Collected data entries:

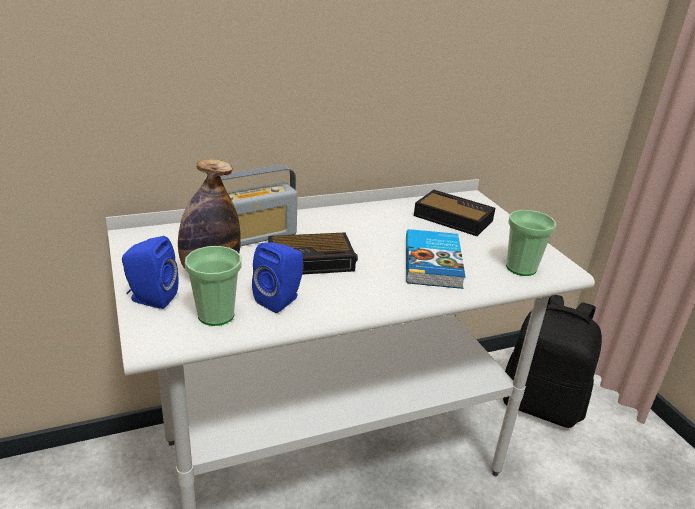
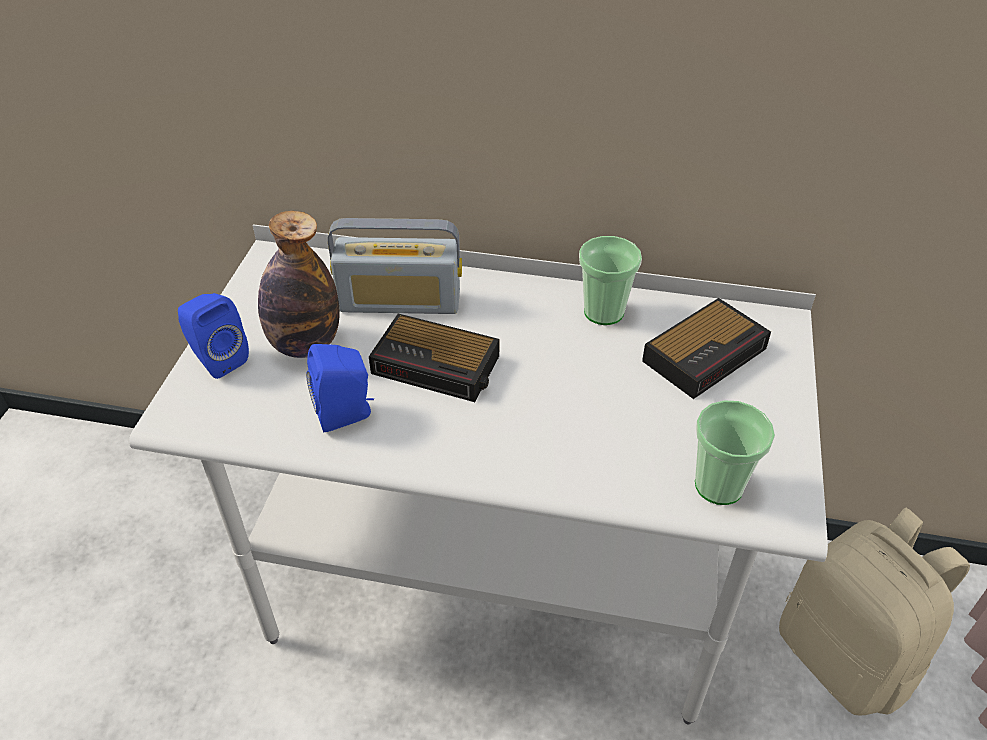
camera: 35 degrees right, 15 degrees up
(216, 315) = (261, 409): cup -> cup (603, 312)
(434, 262) = (596, 427): book -> none
(451, 218) = (706, 353): alarm clock -> alarm clock turned 75 degrees clockwise
(541, 404) = (846, 657): black backpack -> beige backpack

__WORK REQUIRED__. Scan the records above, then copy out each line that mentions "degrees".

__SOLUTION__.
camera: 35 degrees right, 15 degrees up
(451, 218) = (706, 353): alarm clock -> alarm clock turned 75 degrees clockwise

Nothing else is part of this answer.